Now that life's documentation is nearly entirely electronic I've developed an anxiety complex about computers and email. On a given day I may be so sentimental as to save every last inconsequential email missive. Or, on another day I may feel strongly that the past is the past, nothing to be done about it, and hit "Delete" repeatedly and with confidence. My feeling on the matter changes daily, which is why I have a derelict desktop computer from 1999 sitting on the floor of my apartment, unused but not-quite-trash.
I have an old email address, which served me for many years but is now rarely checked in on. I only get junk anyway but I have a number of folders containing various communications between me and friends/acquaintances/lovers, some still around, some long gone. I am paralyzed with indecision - do I take the leap and delete the email address, or continue to log in occasionally for trips down memory lane of dubious value? I checked it today, semi-hopeful that 30+ days had passed since last log-in and Hotmail would've made the decision for me, but no, I have not been allowed to shirk responsibility that easily.
I'm not sure what it means that the records of our existence are no longer physical but instead trapped inside clumsy, hopelessly obsolete machines or else floating in some digital soup on a server mainframe lord-knows-where. I'd wager this contributes to the sense of disconnect I, and many people I know, experience regularly. At the very least it saps most of the symbolic portent from communication: one can burn letters, but deleting emails just doesn't elicit the same catharsis. It's a pattern of degradation, in the meaning and value of how we relate to each other, that began with the telephone and continues unabated in the new virtual world. Maybe this is good, maybe a more tenuous hold on the past means that the past will grip us less fiercely, enabling a certain freedom from the dictates of past experience. Maybe it's bad, maybe we're just losing that much more. Maybe it's neither, just another change we'll surely adapt to (though notice how "adapt" and its corrolaries - adaptability, adapter - have taken on electronic connotations in common speech).

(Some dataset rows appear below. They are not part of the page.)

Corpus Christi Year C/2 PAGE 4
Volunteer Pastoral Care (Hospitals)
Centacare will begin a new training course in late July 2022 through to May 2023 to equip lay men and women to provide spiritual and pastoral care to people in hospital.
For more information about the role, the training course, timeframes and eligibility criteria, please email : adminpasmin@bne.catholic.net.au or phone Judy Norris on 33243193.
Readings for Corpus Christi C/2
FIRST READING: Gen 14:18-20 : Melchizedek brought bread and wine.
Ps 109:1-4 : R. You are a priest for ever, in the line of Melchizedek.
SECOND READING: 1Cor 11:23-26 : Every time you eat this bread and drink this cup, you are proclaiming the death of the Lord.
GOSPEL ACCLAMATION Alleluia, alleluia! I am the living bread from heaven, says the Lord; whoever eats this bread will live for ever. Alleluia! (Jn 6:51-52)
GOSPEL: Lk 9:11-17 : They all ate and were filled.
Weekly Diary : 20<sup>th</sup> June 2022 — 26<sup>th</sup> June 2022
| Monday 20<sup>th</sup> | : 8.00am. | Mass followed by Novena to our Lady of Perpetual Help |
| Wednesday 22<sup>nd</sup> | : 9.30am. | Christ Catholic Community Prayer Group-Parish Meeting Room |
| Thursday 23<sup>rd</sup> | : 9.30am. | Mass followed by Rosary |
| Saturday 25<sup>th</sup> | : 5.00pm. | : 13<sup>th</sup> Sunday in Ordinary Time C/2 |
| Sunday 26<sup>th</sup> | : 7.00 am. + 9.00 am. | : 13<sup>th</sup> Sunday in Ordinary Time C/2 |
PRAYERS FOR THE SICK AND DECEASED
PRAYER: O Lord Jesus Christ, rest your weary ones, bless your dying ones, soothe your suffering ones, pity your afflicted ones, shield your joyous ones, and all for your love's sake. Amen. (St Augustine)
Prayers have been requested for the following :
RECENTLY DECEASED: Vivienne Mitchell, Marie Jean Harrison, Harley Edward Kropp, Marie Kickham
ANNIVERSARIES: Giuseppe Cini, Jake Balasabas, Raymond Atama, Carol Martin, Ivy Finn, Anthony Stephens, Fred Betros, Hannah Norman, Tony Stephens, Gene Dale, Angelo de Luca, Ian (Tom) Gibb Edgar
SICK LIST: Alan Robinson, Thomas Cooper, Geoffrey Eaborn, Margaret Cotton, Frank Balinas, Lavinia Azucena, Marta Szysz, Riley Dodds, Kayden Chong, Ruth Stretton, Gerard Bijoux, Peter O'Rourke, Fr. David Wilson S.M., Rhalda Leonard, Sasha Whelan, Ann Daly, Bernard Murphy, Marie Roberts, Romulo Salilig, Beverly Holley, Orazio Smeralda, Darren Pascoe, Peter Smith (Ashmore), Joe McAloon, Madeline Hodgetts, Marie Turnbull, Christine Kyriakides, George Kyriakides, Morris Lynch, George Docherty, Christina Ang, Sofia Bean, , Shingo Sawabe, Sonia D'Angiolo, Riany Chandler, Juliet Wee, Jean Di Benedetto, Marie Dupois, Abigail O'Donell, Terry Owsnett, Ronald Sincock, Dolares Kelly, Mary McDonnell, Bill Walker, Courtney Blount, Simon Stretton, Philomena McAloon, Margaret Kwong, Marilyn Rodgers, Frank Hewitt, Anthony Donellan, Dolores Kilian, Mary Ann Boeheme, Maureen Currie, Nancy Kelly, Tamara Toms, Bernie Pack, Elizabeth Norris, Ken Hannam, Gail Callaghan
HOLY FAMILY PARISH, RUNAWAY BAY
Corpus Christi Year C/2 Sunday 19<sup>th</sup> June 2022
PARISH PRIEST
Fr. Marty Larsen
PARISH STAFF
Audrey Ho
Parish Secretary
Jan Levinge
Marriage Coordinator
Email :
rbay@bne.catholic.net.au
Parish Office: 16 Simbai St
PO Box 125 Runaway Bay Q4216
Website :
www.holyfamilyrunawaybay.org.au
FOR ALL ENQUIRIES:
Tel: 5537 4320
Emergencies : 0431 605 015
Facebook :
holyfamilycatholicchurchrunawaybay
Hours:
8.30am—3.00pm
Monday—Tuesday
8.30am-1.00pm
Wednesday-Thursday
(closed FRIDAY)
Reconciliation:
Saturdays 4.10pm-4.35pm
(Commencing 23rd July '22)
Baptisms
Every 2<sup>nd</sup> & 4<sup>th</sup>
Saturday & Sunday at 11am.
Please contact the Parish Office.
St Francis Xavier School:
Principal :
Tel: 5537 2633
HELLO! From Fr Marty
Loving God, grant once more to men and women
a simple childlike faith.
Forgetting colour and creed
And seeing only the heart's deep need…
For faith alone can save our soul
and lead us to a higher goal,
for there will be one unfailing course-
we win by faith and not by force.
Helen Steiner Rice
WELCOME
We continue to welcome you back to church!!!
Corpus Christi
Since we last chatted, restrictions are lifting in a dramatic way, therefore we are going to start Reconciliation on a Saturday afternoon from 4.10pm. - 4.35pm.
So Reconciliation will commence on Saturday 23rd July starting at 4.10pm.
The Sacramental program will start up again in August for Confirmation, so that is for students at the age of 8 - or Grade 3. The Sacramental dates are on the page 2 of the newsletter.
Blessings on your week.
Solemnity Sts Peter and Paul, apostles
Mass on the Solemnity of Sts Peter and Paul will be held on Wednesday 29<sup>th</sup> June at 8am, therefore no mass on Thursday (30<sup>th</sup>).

In the spirit of ambiguity, here is the body of an email, sent to me long ago by someone I used to be close to. It is actually, I believe, the only email ever sent to me by this person. Many will be familiar with the Edward Lear rhyme. Incidentally, the band Luna included an interpretation on their farewell album, "Rendevouz," released last September. I had forgotten completely about this email. When I read it now, I hear the Luna song; so maybe, even with all the disconnection of the digital age, some conduit of connectedness prevails...
the owl and the pussy cat went to sea in a beautiful
pea green boat
they took some honey and plenty of money wrapped up in
a five pound note
the owl looked up at the stars above and sang on a
"oh lovely pussy, oh pussy my love, what a beautiful
pussy you are, you are, what a beautiful pussy you
pussy said to the owl, "you elegant fowl, how
charmingly sweet you sing! oh let us be married, too
long we have tarried, but what shall we do for a
they sailed away for a year and a day to the land
where the bong tree grows, and there in a wood a piggy
wig stood with a ring on the end of his nose, his
nose, a ring on the end of his nose
"dear pig are you willing to sell for one shilling
your ring?" said the piggy "i will."
so they took it away and were married next day by the
turkey who lives on the hill
they dined on mince and slices of quinces which they
ate with a runcible spoon (a spork)
and hand and hand by the edge of the sand they danced
by the light of the moon, the moon, they danced by the
light of the moon.
possibly the single most romantic story known to man.